▶

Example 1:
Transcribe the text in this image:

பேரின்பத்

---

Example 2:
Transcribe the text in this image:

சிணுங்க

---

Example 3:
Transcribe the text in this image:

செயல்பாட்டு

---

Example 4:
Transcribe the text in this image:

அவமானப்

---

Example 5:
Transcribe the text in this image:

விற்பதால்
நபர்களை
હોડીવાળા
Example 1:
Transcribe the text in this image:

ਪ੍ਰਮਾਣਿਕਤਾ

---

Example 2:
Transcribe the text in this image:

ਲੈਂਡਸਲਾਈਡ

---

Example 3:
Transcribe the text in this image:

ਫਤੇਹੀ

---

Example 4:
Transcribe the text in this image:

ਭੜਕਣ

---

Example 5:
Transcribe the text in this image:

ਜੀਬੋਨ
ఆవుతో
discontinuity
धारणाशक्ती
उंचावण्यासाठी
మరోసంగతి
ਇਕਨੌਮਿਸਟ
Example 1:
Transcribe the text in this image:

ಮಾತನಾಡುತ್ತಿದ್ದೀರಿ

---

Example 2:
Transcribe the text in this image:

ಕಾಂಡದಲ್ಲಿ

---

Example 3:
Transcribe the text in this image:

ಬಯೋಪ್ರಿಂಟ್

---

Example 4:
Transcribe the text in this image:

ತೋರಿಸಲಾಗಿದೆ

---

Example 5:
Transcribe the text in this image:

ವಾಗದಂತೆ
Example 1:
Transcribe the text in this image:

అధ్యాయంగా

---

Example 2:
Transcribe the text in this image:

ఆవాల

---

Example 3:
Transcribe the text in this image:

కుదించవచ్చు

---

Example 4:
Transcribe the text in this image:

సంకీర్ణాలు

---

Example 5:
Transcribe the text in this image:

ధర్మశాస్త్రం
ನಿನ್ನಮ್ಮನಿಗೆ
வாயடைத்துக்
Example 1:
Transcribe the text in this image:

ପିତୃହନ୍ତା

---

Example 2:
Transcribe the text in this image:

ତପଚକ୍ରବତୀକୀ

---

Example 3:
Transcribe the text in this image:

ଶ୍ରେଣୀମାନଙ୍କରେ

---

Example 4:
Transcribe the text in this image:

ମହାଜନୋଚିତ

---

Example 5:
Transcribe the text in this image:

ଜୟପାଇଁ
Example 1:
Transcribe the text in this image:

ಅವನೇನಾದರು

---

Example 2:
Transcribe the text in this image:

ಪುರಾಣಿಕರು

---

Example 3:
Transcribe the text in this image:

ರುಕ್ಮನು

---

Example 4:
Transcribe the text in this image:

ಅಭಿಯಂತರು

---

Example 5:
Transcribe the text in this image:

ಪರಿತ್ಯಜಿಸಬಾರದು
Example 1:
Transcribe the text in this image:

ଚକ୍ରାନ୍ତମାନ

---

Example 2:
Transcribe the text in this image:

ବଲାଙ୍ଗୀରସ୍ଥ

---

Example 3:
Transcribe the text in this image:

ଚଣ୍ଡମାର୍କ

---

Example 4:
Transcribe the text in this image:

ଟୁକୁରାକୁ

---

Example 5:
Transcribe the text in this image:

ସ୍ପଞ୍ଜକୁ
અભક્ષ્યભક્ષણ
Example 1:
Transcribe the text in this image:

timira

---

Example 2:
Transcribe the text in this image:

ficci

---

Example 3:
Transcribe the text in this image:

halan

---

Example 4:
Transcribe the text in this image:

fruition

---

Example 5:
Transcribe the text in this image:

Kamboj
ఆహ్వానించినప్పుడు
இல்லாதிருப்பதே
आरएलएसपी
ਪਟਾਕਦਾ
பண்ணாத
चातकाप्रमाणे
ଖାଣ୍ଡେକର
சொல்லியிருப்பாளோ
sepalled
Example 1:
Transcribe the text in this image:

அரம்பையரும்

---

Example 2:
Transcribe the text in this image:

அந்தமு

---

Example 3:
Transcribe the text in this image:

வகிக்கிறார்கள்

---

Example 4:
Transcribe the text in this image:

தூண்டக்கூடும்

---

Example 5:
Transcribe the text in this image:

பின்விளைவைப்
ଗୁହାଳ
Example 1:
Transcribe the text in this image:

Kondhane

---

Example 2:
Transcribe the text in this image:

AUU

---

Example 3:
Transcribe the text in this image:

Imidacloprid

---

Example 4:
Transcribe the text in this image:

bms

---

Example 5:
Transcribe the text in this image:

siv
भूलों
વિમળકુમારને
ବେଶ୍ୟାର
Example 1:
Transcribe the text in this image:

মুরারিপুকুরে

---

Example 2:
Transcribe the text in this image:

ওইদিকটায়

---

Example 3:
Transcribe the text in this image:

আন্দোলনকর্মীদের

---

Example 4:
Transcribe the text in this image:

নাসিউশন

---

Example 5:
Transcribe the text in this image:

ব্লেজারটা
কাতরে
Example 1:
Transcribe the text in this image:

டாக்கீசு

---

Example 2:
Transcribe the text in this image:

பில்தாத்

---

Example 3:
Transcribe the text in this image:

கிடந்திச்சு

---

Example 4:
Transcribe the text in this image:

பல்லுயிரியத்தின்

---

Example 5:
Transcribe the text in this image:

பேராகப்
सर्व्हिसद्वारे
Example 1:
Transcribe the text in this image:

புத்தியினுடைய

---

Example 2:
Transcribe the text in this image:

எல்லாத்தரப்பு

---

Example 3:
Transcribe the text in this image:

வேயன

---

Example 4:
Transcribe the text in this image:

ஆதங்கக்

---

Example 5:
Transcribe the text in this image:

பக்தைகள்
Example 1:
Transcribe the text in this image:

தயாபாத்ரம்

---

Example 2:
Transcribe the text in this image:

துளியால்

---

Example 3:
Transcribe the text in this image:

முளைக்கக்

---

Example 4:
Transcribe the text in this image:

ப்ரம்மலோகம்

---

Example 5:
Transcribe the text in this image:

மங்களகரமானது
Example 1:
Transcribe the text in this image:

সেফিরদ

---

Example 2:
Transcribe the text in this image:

◀

• **WHAT YOU SHOULD DO**: The output should restate the data exactly, with no line missing.

• **SOLUTION FOR THIS TASK**:
Example 1:
Transcribe the text in this image:

பேரின்பத்

---

Example 2:
Transcribe the text in this image:

சிணுங்க

---

Example 3:
Transcribe the text in this image:

செயல்பாட்டு

---

Example 4:
Transcribe the text in this image:

அவமானப்

---

Example 5:
Transcribe the text in this image:

விற்பதால்
நபர்களை
હોડીવાળા
Example 1:
Transcribe the text in this image:

ਪ੍ਰਮਾਣਿਕਤਾ

---

Example 2:
Transcribe the text in this image:

ਲੈਂਡਸਲਾਈਡ

---

Example 3:
Transcribe the text in this image:

ਫਤੇਹੀ

---

Example 4:
Transcribe the text in this image:

ਭੜਕਣ

---

Example 5:
Transcribe the text in this image:

ਜੀਬੋਨ
ఆవుతో
discontinuity
धारणाशक्ती
उंचावण्यासाठी
మరోసంగతి
ਇਕਨੌਮਿਸਟ
Example 1:
Transcribe the text in this image:

ಮಾತನಾಡುತ್ತಿದ್ದೀರಿ

---

Example 2:
Transcribe the text in this image:

ಕಾಂಡದಲ್ಲಿ

---

Example 3:
Transcribe the text in this image:

ಬಯೋಪ್ರಿಂಟ್

---

Example 4:
Transcribe the text in this image:

ತೋರಿಸಲಾಗಿದೆ

---

Example 5:
Transcribe the text in this image:

ವಾಗದಂತೆ
Example 1:
Transcribe the text in this image:

అధ్యాయంగా

---

Example 2:
Transcribe the text in this image:

ఆవాల

---

Example 3:
Transcribe the text in this image:

కుదించవచ్చు

---

Example 4:
Transcribe the text in this image:

సంకీర్ణాలు

---

Example 5:
Transcribe the text in this image:

ధర్మశాస్త్రం
ನಿನ್ನಮ್ಮನಿಗೆ
வாயடைத்துக்
Example 1:
Transcribe the text in this image:

ପିତୃହନ୍ତା

---

Example 2:
Transcribe the text in this image:

ତପଚକ୍ରବତୀକୀ

---

Example 3:
Transcribe the text in this image:

ଶ୍ରେଣୀମାନଙ୍କରେ

---

Example 4:
Transcribe the text in this image:

ମହାଜନୋଚିତ

---

Example 5:
Transcribe the text in this image:

ଜୟପାଇଁ
Example 1:
Transcribe the text in this image:

ಅವನೇನಾದರು

---

Example 2:
Transcribe the text in this image:

ಪುರಾಣಿಕರು

---

Example 3:
Transcribe the text in this image:

ರುಕ್ಮನು

---

Example 4:
Transcribe the text in this image:

ಅಭಿಯಂತರು

---

Example 5:
Transcribe the text in this image:

ಪರಿತ್ಯಜಿಸಬಾರದು
Example 1:
Transcribe the text in this image:

ଚକ୍ରାନ୍ତମାନ

---

Example 2:
Transcribe the text in this image:

ବଲାଙ୍ଗୀରସ୍ଥ

---

Example 3:
Transcribe the text in this image:

ଚଣ୍ଡମାର୍କ

---

Example 4:
Transcribe the text in this image:

ଟୁକୁରାକୁ

---

Example 5:
Transcribe the text in this image:

ସ୍ପଞ୍ଜକୁ
અભક્ષ્યભક્ષણ
Example 1:
Transcribe the text in this image:

timira

---

Example 2:
Transcribe the text in this image:

ficci

---

Example 3:
Transcribe the text in this image:

halan

---

Example 4:
Transcribe the text in this image:

fruition

---

Example 5:
Transcribe the text in this image:

Kamboj
ఆహ్వానించినప్పుడు
இல்லாதிருப்பதே
आरएलएसपी
ਪਟਾਕਦਾ
பண்ணாத
चातकाप्रमाणे
ଖାଣ୍ଡେକର
சொல்லியிருப்பாளோ
sepalled
Example 1:
Transcribe the text in this image:

அரம்பையரும்

---

Example 2:
Transcribe the text in this image:

அந்தமு

---

Example 3:
Transcribe the text in this image:

வகிக்கிறார்கள்

---

Example 4:
Transcribe the text in this image:

தூண்டக்கூடும்

---

Example 5:
Transcribe the text in this image:

பின்விளைவைப்
ଗୁହାଳ
Example 1:
Transcribe the text in this image:

Kondhane

---

Example 2:
Transcribe the text in this image:

AUU

---

Example 3:
Transcribe the text in this image:

Imidacloprid

---

Example 4:
Transcribe the text in this image:

bms

---

Example 5:
Transcribe the text in this image:

siv
भूलों
વિમળકુમારને
ବେଶ୍ୟାର
Example 1:
Transcribe the text in this image:

মুরারিপুকুরে

---

Example 2:
Transcribe the text in this image:

ওইদিকটায়

---

Example 3:
Transcribe the text in this image:

আন্দোলনকর্মীদের

---

Example 4:
Transcribe the text in this image:

নাসিউশন

---

Example 5:
Transcribe the text in this image:

ব্লেজারটা
কাতরে
Example 1:
Transcribe the text in this image:

டாக்கீசு

---

Example 2:
Transcribe the text in this image:

பில்தாத்

---

Example 3:
Transcribe the text in this image:

கிடந்திச்சு

---

Example 4:
Transcribe the text in this image:

பல்லுயிரியத்தின்

---

Example 5:
Transcribe the text in this image:

பேராகப்
सर्व्हिसद्वारे
Example 1:
Transcribe the text in this image:

புத்தியினுடைய

---

Example 2:
Transcribe the text in this image:

எல்லாத்தரப்பு

---

Example 3:
Transcribe the text in this image:

வேயன

---

Example 4:
Transcribe the text in this image:

ஆதங்கக்

---

Example 5:
Transcribe the text in this image:

பக்தைகள்
Example 1:
Transcribe the text in this image:

தயாபாத்ரம்

---

Example 2:
Transcribe the text in this image:

துளியால்

---

Example 3:
Transcribe the text in this image:

முளைக்கக்

---

Example 4:
Transcribe the text in this image:

ப்ரம்மலோகம்

---

Example 5:
Transcribe the text in this image:

மங்களகரமானது
Example 1:
Transcribe the text in this image:

সেফিরদ

---

Example 2:
Transcribe the text in this image:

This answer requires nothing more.